The greatest achievement of written language and the thing we had learned from its invention was that sounds could be written down as combinations of a finite number of elements – alphabets. English has only 26 letters, yet we add new words every year to the lexicon. The beauty lies in the aspect that this language was created with 26 characters, each denoting a sound to utter. When combined differently, all the letters have a composite sound which becomes the word we utter. These 26 letters/characters are the fundamental elements of language. All of them share the similar burden – denoting a sound to be made. Each represents a different sound. The existing alphabet system cannot solve the problem of articulating the surplus or deficit. This is where the natural sequence of events directs someone to break something down into uniform elements to compare. Remember, the sodium ion had just as much deficit as the chlorine ion had a surplus of – a single electron. We know this now, but it isn’t that obvious if we begin to ask what things mean.

The existing physical object, let’s say cotton for now, needs to be compared between both the individuals. How much more than one of the two does the other have? Let us say these two individuals meet somewhere and place their respective bales of cotton. At the end, both want to end up with equal amounts of cotton.
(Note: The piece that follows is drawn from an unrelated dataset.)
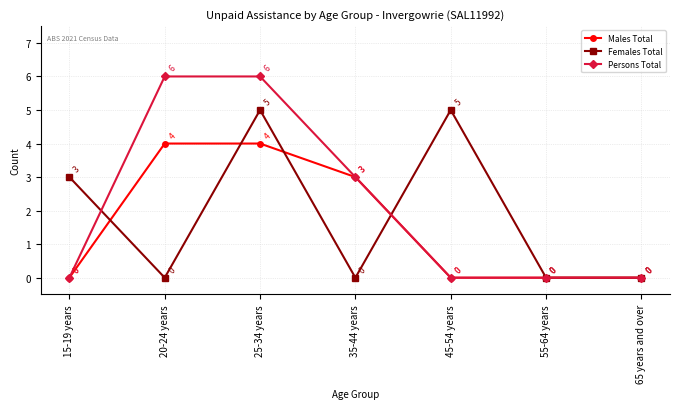

Which series has the largest range (max minus min)?

Persons Total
Both agree to take what appears to be the excess in one and place it in the bale with lesser cotton in it. They wish to repeat the same for wheat, but one of the two has this feeling that he is giving up more cotton than how much wheat he is getting in return. At the end, both have equal quantities of cotton and wheat. Yet, that feeling of uneasiness persists in one of the two. He is unable to articulate why. So, the natural instinct to count kicks in. Let’s call these two A & B, to keep things simple. The next time they meet, A tells B to form a cup out of his hands and A wants to see how much cotton he is giving up for the wheat he’s getting. It seems natural that A begins counting without knowing he’s counting. Of course, humans even back then had 10 fingers. Every time B took some wheat or cotton in his hand and moved from the surplus to the deficit, A put up a finger. He noted that a few fingers less were put up for wheat than cotton. Inadvertently, A & B together came up with the concept of counting. What they counted became numbers. These numbers would become the elements of a new language that would articulate things not to extol their beauty like a line of prose. This new language would end up developing a set of rules that would solve much bigger problems, yet making the way these problems were solved understandable through symbolic representations, like the alphabet did with languages like Greek, Latin, English & so on, to name a few. As it becomes obvious, civilisation brought forward such advancements merely through the features of naturally occurring inequalities & differences.